Celebró aquel espíritu de justicia don Ramiro, y mientras oía fue fraguando en su imaginación un proyecto.
—Un día —siguió diciendo don Diego—, estaba yo escribiéndole al administrador, y mi padre, mientras me dictaba, se afeitaba cerca de la ventana. Había concluido de escribir cuando entró en el cuarto un labrador, un desdichado, a quien su amo, que era entonces el alcalde de Labraz, le colmaba de miserias y vejaciones, y le daba además cada estacazo que le hacía echar el alma por la boca.
»El hombre comenzó a contar una larga historia de sus infortunios y dolores; pero al poco rato de oírle mi padre se volvió con la mitad de la cara enjabonada, y le dijo, mirándole a los ojos con severa frialdad:
»—Si te ha hecho eso, ¡mátale!
»—Señor, tengo familia e hijos —y el hombre continuó con sus lamentaciones.
»—Me cansas —le gritó mi padre impacientado—. ¿No te he dicho que lo mates?
»El labriego se quedó sin saber qué hacer ni qué decir, dio vueltas y vueltas al sombrero entre sus manos y se acercó a la puerta. Mi padre, que había concluido de afeitarse y que iba de caza, miró por la ventana y vio que venía el alcalde por la calle. Sin decir nada fue a un rincón donde tenía la escopeta, la cogió, levantó el gatillo, y cogiendo al labriego y acercándole a la ventana, le dijo:
»—Mira a tu amo.
»Después le dio la escopeta.
»—Está cargada con bala —añadió.
»El hombre se quedó temblando.
»—¿No te atreves, cobarde? —gritó mi padre—. Trae; ya verás.
»Me adelanté yo y levanté el cañón de la escopeta, Salió el tiro y la bala fue a clavarse en la pared de enfrente.
—¿Y supusieron que le habían disparado al alcalde? —preguntó don Ramiro.
—No; yo expliqué cómo íbamos de caza y que limpiando la escopeta se había disparado, y como se dice que el diablo las carga, pues lo creyeron. Figúrese usted hasta qué punto llegaba la energía moral de mi padre, que un día que estaba envuelto en mantas cerca del balcón, vio al arriero de marras en la calle, y pensando que se burlaba de él, levantóse del sillón, cogió un látigo, bajó la escalera vacilando, llegó junto a su rival y le azotó hasta hacerle sangre en el cuello.
»El otro, viéndose herido, echó mano de la navaja, y a no ser por algunas personas, quizás hubiese matado a mi padre.
»Aquél fue su último rasgo de energía. Al poco tiempo se le tuvo que meter en la cama y darle friegas.

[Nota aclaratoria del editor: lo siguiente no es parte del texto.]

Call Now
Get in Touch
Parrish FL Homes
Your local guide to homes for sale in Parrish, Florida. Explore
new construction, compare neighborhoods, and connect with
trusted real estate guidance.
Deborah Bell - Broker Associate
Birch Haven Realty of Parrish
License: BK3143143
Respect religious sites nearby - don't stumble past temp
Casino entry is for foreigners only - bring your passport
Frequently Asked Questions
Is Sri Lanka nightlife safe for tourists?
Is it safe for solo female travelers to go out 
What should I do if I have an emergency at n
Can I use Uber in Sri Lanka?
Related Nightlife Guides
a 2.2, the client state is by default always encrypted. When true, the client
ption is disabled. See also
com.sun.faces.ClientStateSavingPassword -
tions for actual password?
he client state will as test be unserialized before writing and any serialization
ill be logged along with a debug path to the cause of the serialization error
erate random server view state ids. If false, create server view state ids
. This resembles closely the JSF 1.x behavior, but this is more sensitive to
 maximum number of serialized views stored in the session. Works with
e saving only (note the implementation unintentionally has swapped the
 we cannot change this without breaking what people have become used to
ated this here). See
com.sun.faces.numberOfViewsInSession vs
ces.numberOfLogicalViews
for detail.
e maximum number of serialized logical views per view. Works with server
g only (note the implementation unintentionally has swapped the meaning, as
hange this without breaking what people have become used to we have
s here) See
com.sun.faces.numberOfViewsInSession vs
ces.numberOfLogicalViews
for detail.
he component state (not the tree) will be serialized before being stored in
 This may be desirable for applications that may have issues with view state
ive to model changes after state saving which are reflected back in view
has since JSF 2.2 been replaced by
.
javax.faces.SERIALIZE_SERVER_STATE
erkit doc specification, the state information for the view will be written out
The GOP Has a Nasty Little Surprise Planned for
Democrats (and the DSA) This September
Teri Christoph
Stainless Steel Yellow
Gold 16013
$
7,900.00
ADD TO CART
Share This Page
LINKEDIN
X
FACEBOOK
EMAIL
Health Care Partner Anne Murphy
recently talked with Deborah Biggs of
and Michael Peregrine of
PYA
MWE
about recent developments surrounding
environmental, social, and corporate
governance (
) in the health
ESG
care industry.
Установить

»Un criado y la mujer de éste eran los encargados de cuidarle, pero mi padre estaba incorregible y díscolo como nunca.
»Pocos momentos antes de morir, el criado y su mujer trataron de ponerle un bizcocho empapado en Jerez sobre el estómago; lo que llaman un reparo. Mi padre vio cómo lo preparaban, y cogiendo un trozo del bizcocho y llevándoselo a la boca, dijo al criado: “Domingo, los reparos adentro, adentro”.
Don Ramiro manifestó su asombro y siguió dando vueltas en la cabeza a su proyecto.